**DESCRIPTION OF THE TASK**: Can you recast every row below as a numbered list, dropping the blank lines?

=== MATERIAL FOR THE TASK ===

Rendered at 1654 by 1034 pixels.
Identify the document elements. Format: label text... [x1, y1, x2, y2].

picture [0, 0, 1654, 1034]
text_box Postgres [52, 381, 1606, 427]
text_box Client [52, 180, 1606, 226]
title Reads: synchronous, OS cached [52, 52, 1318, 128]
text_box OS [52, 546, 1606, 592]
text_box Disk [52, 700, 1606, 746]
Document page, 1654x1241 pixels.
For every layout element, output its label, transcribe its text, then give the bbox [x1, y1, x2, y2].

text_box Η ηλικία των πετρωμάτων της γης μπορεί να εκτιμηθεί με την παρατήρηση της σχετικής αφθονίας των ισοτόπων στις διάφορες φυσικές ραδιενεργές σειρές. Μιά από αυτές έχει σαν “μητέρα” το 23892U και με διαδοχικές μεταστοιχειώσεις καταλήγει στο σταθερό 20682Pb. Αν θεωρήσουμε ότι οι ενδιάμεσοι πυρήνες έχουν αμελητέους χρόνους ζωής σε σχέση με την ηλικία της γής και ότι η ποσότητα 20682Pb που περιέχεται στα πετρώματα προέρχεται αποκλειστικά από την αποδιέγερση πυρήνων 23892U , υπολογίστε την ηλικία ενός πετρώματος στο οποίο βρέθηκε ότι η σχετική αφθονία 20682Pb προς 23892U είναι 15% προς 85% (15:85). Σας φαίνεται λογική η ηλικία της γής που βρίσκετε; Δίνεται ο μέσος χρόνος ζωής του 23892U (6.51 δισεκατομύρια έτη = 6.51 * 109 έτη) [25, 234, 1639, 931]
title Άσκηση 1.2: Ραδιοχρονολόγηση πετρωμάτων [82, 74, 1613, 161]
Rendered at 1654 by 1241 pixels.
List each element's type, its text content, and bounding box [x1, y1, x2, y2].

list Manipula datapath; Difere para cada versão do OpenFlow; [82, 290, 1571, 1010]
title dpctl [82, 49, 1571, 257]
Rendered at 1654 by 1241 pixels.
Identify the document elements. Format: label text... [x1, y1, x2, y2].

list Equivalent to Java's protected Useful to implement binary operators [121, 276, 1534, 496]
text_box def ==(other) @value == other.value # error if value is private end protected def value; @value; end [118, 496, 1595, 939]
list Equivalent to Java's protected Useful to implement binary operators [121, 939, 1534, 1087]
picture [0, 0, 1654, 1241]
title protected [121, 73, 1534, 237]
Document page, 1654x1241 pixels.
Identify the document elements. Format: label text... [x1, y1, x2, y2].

===

**ANSWER FOR THE TASK**:
1. Rendered at 1654 by 1034 pixels.
2. Identify the document elements. Format: label text... [x1, y1, x2, y2].
3. picture [0, 0, 1654, 1034]
4. text_box Postgres [52, 381, 1606, 427]
5. text_box Client [52, 180, 1606, 226]
6. title Reads: synchronous, OS cached [52, 52, 1318, 128]
7. text_box OS [52, 546, 1606, 592]
8. text_box Disk [52, 700, 1606, 746]
9. Document page, 1654x1241 pixels.
10. For every layout element, output its label, transcribe its text, then give the bbox [x1, y1, x2, y2].
11. text_box Η ηλικία των πετρωμάτων της γης μπορεί να εκτιμηθεί με την παρατήρηση της σχετικής αφθονίας των ισοτόπων στις διάφορες φυσικές ραδιενεργές σειρές. Μιά από αυτές έχει σαν “μητέρα” το 23892U και με διαδοχικές μεταστοιχειώσεις καταλήγει στο σταθερό 20682Pb. Αν θεωρήσουμε ότι οι ενδιάμεσοι πυρήνες έχουν αμελητέους χρόνους ζωής σε σχέση με την ηλικία της γής και ότι η ποσότητα 20682Pb που περιέχεται στα πετρώματα προέρχεται αποκλειστικά από την αποδιέγερση πυρήνων 23892U , υπολογίστε την ηλικία ενός πετρώματος στο οποίο βρέθηκε ότι η σχετική αφθονία 20682Pb προς 23892U είναι 15% προς 85% (15:85). Σας φαίνεται λογική η ηλικία της γής που βρίσκετε; Δίνεται ο μέσος χρόνος ζωής του 23892U (6.51 δισεκατομύρια έτη = 6.51 * 109 έτη) [25, 234, 1639, 931]
12. title Άσκηση 1.2: Ραδιοχρονολόγηση πετρωμάτων [82, 74, 1613, 161]
13. Rendered at 1654 by 1241 pixels.
14. List each element's type, its text content, and bounding box [x1, y1, x2, y2].
15. list Manipula datapath; Difere para cada versão do OpenFlow; [82, 290, 1571, 1010]
16. title dpctl [82, 49, 1571, 257]
17. Rendered at 1654 by 1241 pixels.
18. Identify the document elements. Format: label text... [x1, y1, x2, y2].
19. list Equivalent to Java's protected Useful to implement binary operators [121, 276, 1534, 496]
20. text_box def ==(other) @value == other.value # error if value is private end protected def value; @value; end [118, 496, 1595, 939]
21. list Equivalent to Java's protected Useful to implement binary operators [121, 939, 1534, 1087]
22. picture [0, 0, 1654, 1241]
23. title protected [121, 73, 1534, 237]
24. Document page, 1654x1241 pixels.
25. Identify the document elements. Format: label text... [x1, y1, x2, y2].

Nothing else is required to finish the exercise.